Ertugrul Söylemez a écrit :
I think you're confusing two related concepts here, namely elegance and
conciseness. They are related in that elegant code is usually also
concise, but the contrary isn't true.
Well, you may have overslept the technological advances of the last two
decades, but note that we measure RAM in GiB today. Hard disk space is
measured in TiB for many people already, so your code restructuring
wasn't great or elegant, but rather a waste of time converting correct,
safe code into smaller, incorrect code to do just the same thing.
You are completely WRONG.
A small program has many advantages:
o It fits more program in the processor caches. As you (may) know
processor caches are much more limited than RAM. A smaller program
will run FASTER than a bloated one because costly RAM access will be
fewer.
o There is nothing that runs FASTER than a DELETED instruction. Yes,
sometimes you need to add code to make it run faster, but in most
cases eliminating unneeded operations accelerates the program.
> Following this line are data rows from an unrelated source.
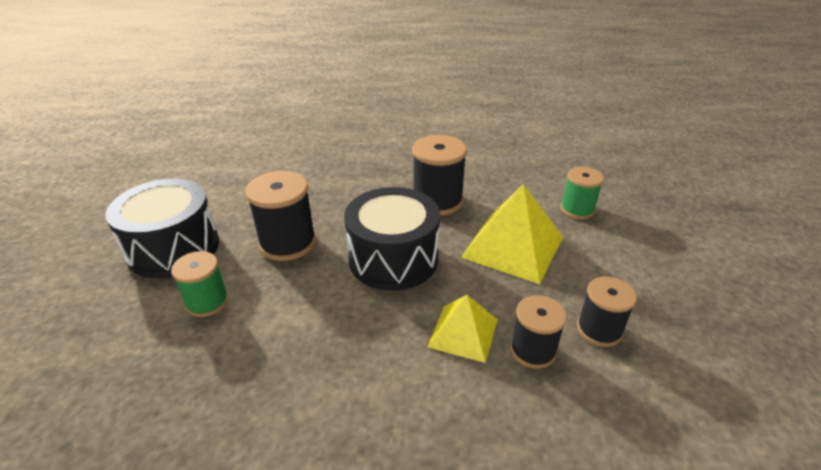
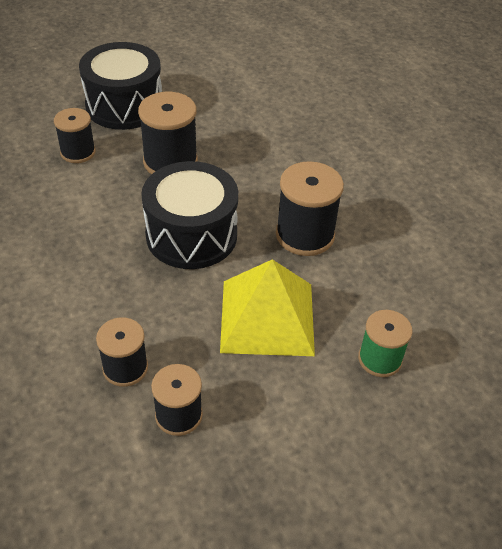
camera: 60 degrees right, 10 degrees up
(207, 302) = (78, 152): green spool -> black spool
(463, 333) = (122, 313): yellow pyramid -> none

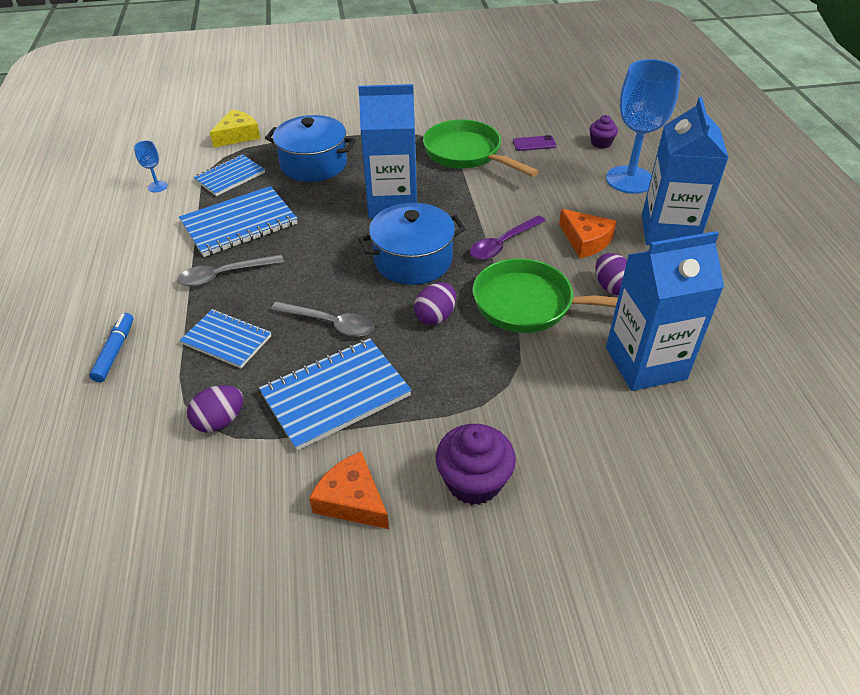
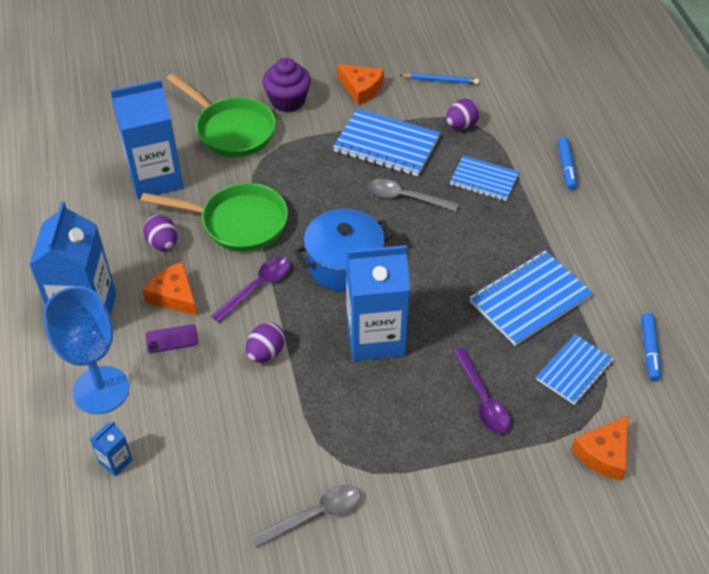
camera: 175 degrees right, 5 degrees up
(157, 186) = (649, 350): blue goblet -> blue marker
(217, 509) = (440, 80): none -> blue pencil
(224, 275) = (515, 239): grey spoon -> grey spoon (315, 515)
(238, 135) = (604, 453): yellow cheese -> orange cheese
(314, 164) = (482, 399): blue pot -> purple spoon
(336, 395) = (386, 145): blue notebook -> blue notebook turned 60 degrees clockwise
(435, 316) = (319, 208): purple egg -> purple egg (266, 353)
(467, 154) = (294, 428): green pan -> green pan (231, 130)
(534, 143) = (205, 456): purple phone -> purple phone (172, 339)
(601, 143) = (116, 461): purple cupcake -> blue carton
o Your point of view is the one of most programers today. Do not care
about efficiency. That means that instead of passing the results of
hardware progress to the user and making programs that effectively
run FASTER in today's hardware we KEEP those advances for us programmers
and we run as slow as 20 years ago. Read about the contest between
a MAcintosh 512K and a Vista AMD64, and you will see that in many aspects
that are important to the end user, the Mac 512K run faster than vista.
Why?
Because of your mentality: BLOATED IS BETTER. Just do not use your brain and
program like a pig. Nobody cares.
o I presented an article about code bloat with the JAVA example in this group
several weeks ago. Re-read it. There I show why I like C and think that C has
a bright future.
I'm sure your IDE/compiler suite isn't going to run on small embedded
systems, so you may want to reconsider your priorities. Nobody will
complain about your program, if it has 3 MiB instead of 800 KiB.
Of course not, but they will complain about slow response times, and
long download time!
> After
all modern IDEs take hundreds of megabytes of disk space and nobody
complains about them either.
Yes. Take for instance Eclipse, that took around 5 minutes to start in
an AIX system. Yes, that's right: 5 minutes. Nice isn't it?
And yes, I did not complain. There was no point in complaining.
Java is like that.
Everybody in Java thinks like you:
PROGRAM LIKE A PIG!
Nobody cares.
Then, to read a 4 digit year from character into an integer you use
several temporary objects, by reading the characters into a list
container temp, that calls a general routine to convert a list
container into a boxed multi-precision integer that gives a boxed
integer that is converted into an unboxed one... eventually.
Obviously nobody cares until this is used in an inner loop and then...
Well then, the user waits, or they buy yet another server box.